First, @DineshDSouza, let's make clear the eugenics behind the 1924 Immigration Act.

dneiwert.blogspot.com/2003/02/roots-…
2) The public focus on the 1924 Immigration Act revolved around its anti-Asian measures, the portion of the law known as the Asian Exclusion Act. It forbade all further immigration from Japan, China, and every other Asian nation.
3) It was the culmination of a long anti-Japanese campaign fomented in large part on the Pacific Coast. And in particular, it was fomented by a man named Miller Freeman. Freeman was a publisher and land developer, and was the father of modern-day Bellevue, WA.
4) Beginning in about 1910, Freeman -- a GOP legislator and indeed one of the state's most powerful Republicans -- began a campaign aimed at driving Japanese immigrants from the state, and Japanese fishermen from U.S. waters. It reached a fever pitch in 1919.
5) Albert Johnson, who hailed from the relative backwater of Hoquiam, was a protege of Freeman's, and the two had a voluminous correspondence, which can be found in the Freeman archives at the University of Washington. I've read through these letters and many others.
6) Johnson, like Freeman, believed in the eugenics propaganda that was one of the popular subjects of the time. In particular, both had read "The Rising Tide of Color Against White Supremacy" and believed they were acting to prevent its predictions.
7) This was a common thing among Washington Republicans, who made great hay agitating against Japanese immigration during this period. Various officeholders, especially rural legislators, found that piously talking about saving American civilization went over well with voters.
8) Gov. Louis F. Hart, a Republican, campaigned for his ultimately successful re-election on a promise to outlaw the leasing of any property by the Issei.
9) One of Hart's 1920 GOP primary opponents, John Stringer, took it a step further: “It is our duty to take every acre of land on Puget Sound away from the Japs and place it in the hands of our ex-soldiers.”
10) When the legislature convened early in 1921, a flood of anti-Japanese bills awaited. The first proposal would have made it mandatory to post American citizens as guards at any Japanese-owned hotel. Another called for an official investigation of the Japanese immigrants.
11) All these faltered in the legislative process. But the centerpiece bill—a land law that forbade ownership of land by all “aliens ineligible for citizenship,” and making it a criminal offense to sell or lease land to any such alien—flew through both houses unimpeded.
12) Flush with political victory, Miller Freeman had the final say on the matter. In an article addressed to the Japanese community, he minced no words: “The people of this country never invited you here. You came into this country of your own responsibility ...
13) " .... large numbers after our citizens supposed that Japanese immigration had been suppressed. You came notwithstanding you knew you were not welcome. You have created an abnormal situation in our midst for which you are to blame."
14) In 1924, Albert Johnson, then chair of the House Immigration and Naturalization Committee, introduced a bill that would limit immigration to a 2 percent quota for each nationality, but prohibiting the admission of any “aliens ineligible for citizenship” -- i.e., Asians.
15) This was predicated in large part on a 1922 Supreme Court ruling, Ozawa v. United States, which ruled that people from Asian nations could be excluded from citizenship and naturalization.

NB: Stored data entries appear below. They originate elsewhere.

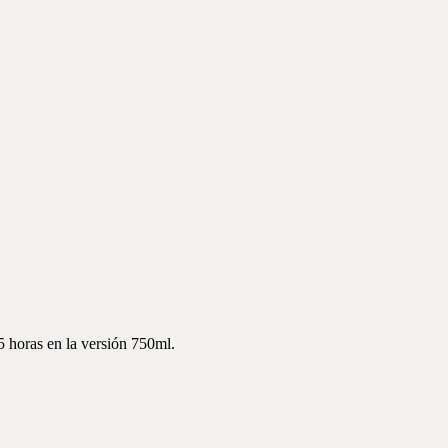
5 horas en la versión 750ml.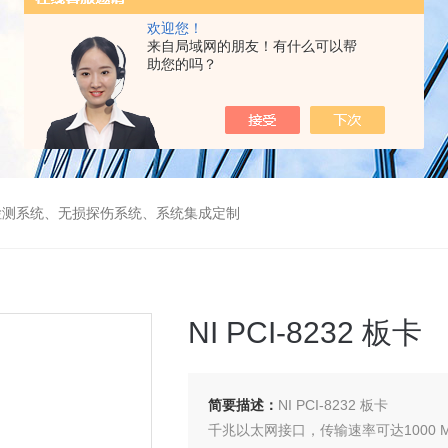
欢迎您！
来自局域网的朋友！有什么可以帮
助您的吗？
检测系统、无损探伤系统、系统集成定制
NI PCI-8232 板卡
简要描述：
NI PCI-8232 板卡
千兆以太网接口，传输速率可达1000 Mb/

encyclopedia.densho.org/Ozawa_v._Unite…
16) Johnson's racial attitudes were well known. He was the head of 'The Eugenics Research Association', a group which opposed interracial marriage and supported forced sterilization of the mentally disabled.

fee.org/articles/eugen…
17) He believed in other components of eugenics, including its anti-Semitism. In support of his 1919 proposal to suspend immigration he included a quote from a State Department Official referring to Jewish people as "filthy, un-American, and often dangerous in their habits."
18) Johnson's measure handily passed the House, but was amended in the Senate to allow for a quota from Japan. However, at the last moment, Sen. Henry Cabot Lodge weighed in, claiming that a warning from the Japanese ambassador constituted a "threat." The House version won.
19) In Japan, the public had been closely watching the passage of the alien land laws with mounting outrage. And when news of the passage of the Asian Exclusion Act was announced, mass protests broke out in Tokyo and other cities.
20) As Pearl Buck would later observe, the then-nascent movement for American-style democracy, which had been slowly gaining momentum in Japan, was effectively wiped out overnight. The military authoritarians who would control the nation for the next 20 years gained mastery.
21) Of course, one of the cornerstones of their rule was a bellicose anti-Americanism that would finally reach fruition in late 1941.
22) Moreover, the groundwork laid by the success of the nativist campaign led to one of the nation's great historical atrocities -- namely, the incarceration of 110,000 Japanese Americans in concentration camps during World War II.
23) All along the Pacific Coast, many of the men leading this campaign -- beginning in 1910, and continuing all the way up through 1942, when congressional hearings on the coast featured public testimony demanding removal of the Japanese -- were Republicans like Miller Freeman.
24) One final note: The campaign described above in Washington state was replicated elsewhere on the Coast; both California and Oregon passed Alien Land Laws, and their congressional delegations joined in support of the Johnson-Reed Act. As always, both Rs and Ds participated.
@threadreaderapp unroll please
5a) A biographical note about Johnson: In his youth, he advocated vigilantism and was part of a gang of right-wing anti-union thugs.

historylink.org/File/8721
5b) Greys Harbor County, where Hoquiam is located, happens to be the site identified by "Yellow Peril" theorist Homer Lea in his book "The Valor of Ignorance" as the most likely site for an invading force from Japan to land. The book came out in 1909.
5c) A final biographical note about Johnson: After 1924, he was a hero to nativists and especially to the Ku Klux Klan faction that had a popular hold in the politics of Washington state. The Klan were among Johnson's most ardent supporters in the '20s.

historylink.org/File/8721
Correction: That's Grays Harbor County. Mea culpa.